Hello--
We purchased a license and are standing up a WebEx server. We have two needs I am hoping WebEx can solve.
The first is user-based file management system which is why we are using this product.
The second is mass file distribution to a certain population of hundreds of individuals where we don't want to build/maintain individual accounts spaces. The catch is that we want to restrict this 'open' area by top level domain (.mil in our case).
Is it possible to establish a generic account, but restrict access to this account by an ASP reverse DNS lookup script? I know the scripts exist (we are currently using one), but I didn't know if it could be selectively integrated into WebExplorer.
Thanks!
Dave
David Bretzke
9/19/2003 3:25 PM
Maybe this is a solution to my own problem---
Domain restrictions are available in IIS at the directory level. I guess I could build the generic user account (which establishes a directory), and then set the domain restriction through IIS for that directory.

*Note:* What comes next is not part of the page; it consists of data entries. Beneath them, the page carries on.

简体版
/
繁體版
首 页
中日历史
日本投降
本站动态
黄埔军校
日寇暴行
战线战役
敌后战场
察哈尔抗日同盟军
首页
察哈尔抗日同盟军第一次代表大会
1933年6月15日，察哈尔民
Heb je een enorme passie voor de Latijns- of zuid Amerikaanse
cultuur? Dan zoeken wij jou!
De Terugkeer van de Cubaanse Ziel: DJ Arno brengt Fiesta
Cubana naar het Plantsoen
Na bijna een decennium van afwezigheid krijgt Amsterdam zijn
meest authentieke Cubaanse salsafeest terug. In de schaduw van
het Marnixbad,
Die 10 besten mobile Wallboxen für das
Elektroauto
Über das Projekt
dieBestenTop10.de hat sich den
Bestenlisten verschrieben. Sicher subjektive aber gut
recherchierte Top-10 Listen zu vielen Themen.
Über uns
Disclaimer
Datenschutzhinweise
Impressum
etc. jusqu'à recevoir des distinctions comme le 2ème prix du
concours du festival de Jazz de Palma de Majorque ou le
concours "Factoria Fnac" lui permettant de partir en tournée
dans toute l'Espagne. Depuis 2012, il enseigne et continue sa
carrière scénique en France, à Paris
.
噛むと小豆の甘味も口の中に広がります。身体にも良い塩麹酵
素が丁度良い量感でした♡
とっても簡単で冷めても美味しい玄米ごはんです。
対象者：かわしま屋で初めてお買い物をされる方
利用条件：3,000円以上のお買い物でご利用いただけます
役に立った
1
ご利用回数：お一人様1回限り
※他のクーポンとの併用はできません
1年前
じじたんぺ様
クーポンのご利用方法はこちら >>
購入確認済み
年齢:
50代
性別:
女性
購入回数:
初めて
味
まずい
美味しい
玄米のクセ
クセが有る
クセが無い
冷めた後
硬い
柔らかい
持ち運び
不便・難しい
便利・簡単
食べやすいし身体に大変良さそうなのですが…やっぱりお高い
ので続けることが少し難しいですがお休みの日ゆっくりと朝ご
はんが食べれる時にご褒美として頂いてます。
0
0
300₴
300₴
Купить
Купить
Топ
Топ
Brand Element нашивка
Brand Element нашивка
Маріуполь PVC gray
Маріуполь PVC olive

Does anyone see any problems with this plan? I assume, since it's an IIS function, there is no WebExplorer conflict?
Is this right?
Thanks!
Dave
David Bretzke
9/19/2003 4:19 PM
Hi Dave,
I think your second solution may work but I am not sure if this setting would apply when accessing the folder within an application like WebExplorer Server and not directly via web browser.
IIS settings are privileged so there shouldn't be any problems with WebExplorer Server though.
Anyway, you should give it a try and please let me know the results.
Cem Alacayir
9/22/2003 6:31 PM
This won't work unless you have the WEXDATA (all the user/admin/groups data directories under inetpub or whatever your default web directory is. I'm not sure that would be a sart decision anyway....I would not like to give hackers the opportunity to try and hack down into the data directories.
db
David Bretzke
10/2/2003 10:28 AM
Dave,
You can create a virtual directory (like /fileserver) targeted to a non-web directory for this purpose. If you revoke IIS "Read" and "Execute" permissions of this folder then files will not be accessible via web browser and will be pretty secured.